*Task details*: Edit everything from the line containing "Respawn.fi on Suomen" down to the line containing "Copyright © 2023-2026 Biblioteca", swapping "BNaR" for "BNR" and keeping every other part of those lines unchanged, then return only those edited lines.

*Stored data entries*:
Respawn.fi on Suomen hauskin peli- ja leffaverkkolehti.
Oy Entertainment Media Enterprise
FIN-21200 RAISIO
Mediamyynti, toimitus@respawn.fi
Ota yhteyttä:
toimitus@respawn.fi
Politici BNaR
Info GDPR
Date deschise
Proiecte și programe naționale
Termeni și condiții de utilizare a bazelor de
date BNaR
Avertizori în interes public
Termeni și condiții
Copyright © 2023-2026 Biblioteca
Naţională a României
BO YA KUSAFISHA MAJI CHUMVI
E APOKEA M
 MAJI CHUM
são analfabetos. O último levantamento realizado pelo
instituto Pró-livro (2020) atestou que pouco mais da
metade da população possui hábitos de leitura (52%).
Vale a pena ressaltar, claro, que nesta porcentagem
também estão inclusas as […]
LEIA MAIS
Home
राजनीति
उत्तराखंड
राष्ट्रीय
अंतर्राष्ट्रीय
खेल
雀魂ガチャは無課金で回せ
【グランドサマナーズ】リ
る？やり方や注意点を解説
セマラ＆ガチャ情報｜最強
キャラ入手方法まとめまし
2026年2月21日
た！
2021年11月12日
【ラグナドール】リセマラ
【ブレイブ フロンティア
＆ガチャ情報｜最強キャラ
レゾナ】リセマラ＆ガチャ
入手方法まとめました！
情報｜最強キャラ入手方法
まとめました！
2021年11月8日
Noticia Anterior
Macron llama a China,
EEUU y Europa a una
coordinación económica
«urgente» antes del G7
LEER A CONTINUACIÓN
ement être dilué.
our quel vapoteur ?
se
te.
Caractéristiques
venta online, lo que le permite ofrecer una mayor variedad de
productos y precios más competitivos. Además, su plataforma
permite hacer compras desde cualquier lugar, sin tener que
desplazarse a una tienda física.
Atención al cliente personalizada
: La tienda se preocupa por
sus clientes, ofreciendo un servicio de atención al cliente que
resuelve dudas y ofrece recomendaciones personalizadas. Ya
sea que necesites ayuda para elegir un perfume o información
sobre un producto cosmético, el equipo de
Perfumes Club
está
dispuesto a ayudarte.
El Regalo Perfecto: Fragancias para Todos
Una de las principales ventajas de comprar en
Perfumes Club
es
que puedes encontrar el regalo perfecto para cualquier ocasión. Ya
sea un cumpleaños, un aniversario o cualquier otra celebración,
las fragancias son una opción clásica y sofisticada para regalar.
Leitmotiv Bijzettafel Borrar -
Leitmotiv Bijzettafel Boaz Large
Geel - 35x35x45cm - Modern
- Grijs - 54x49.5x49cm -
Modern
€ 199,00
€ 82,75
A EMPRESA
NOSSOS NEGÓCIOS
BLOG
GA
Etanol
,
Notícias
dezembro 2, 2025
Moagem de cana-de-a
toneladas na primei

--

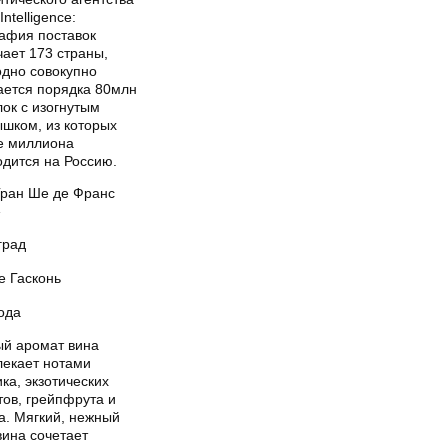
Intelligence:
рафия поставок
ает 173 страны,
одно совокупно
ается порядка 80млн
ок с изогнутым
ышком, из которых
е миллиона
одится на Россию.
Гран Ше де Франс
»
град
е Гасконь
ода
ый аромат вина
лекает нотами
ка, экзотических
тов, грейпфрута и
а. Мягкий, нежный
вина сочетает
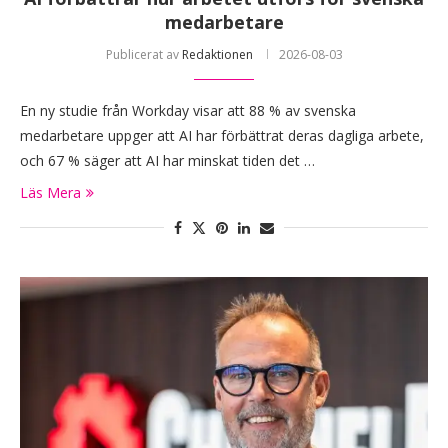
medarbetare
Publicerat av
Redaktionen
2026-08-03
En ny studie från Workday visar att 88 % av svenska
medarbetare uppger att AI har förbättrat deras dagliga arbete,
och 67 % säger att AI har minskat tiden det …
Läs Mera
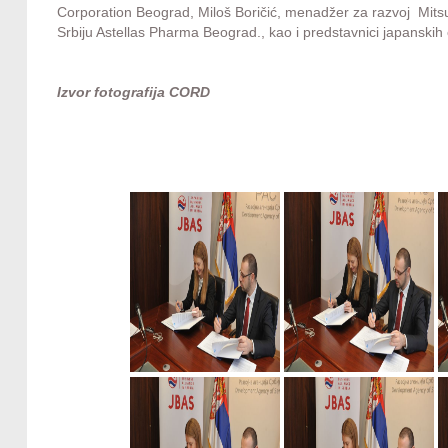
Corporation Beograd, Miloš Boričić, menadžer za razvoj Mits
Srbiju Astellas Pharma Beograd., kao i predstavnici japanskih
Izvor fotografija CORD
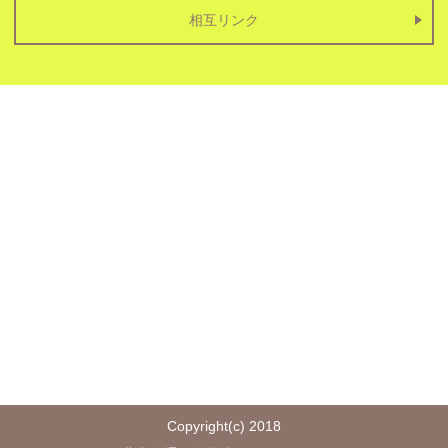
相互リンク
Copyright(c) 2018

*Solution for this exercise*:
Respawn.fi on Suomen hauskin peli- ja leffaverkkolehti.
Oy Entertainment Media Enterprise
FIN-21200 RAISIO
Mediamyynti, toimitus@respawn.fi
Ota yhteyttä:
toimitus@respawn.fi
Politici BNR
Info GDPR
Date deschise
Proiecte și programe naționale
Termeni și condiții de utilizare a bazelor de
date BNR
Avertizori în interes public
Termeni și condiții
Copyright © 2023-2026 Biblioteca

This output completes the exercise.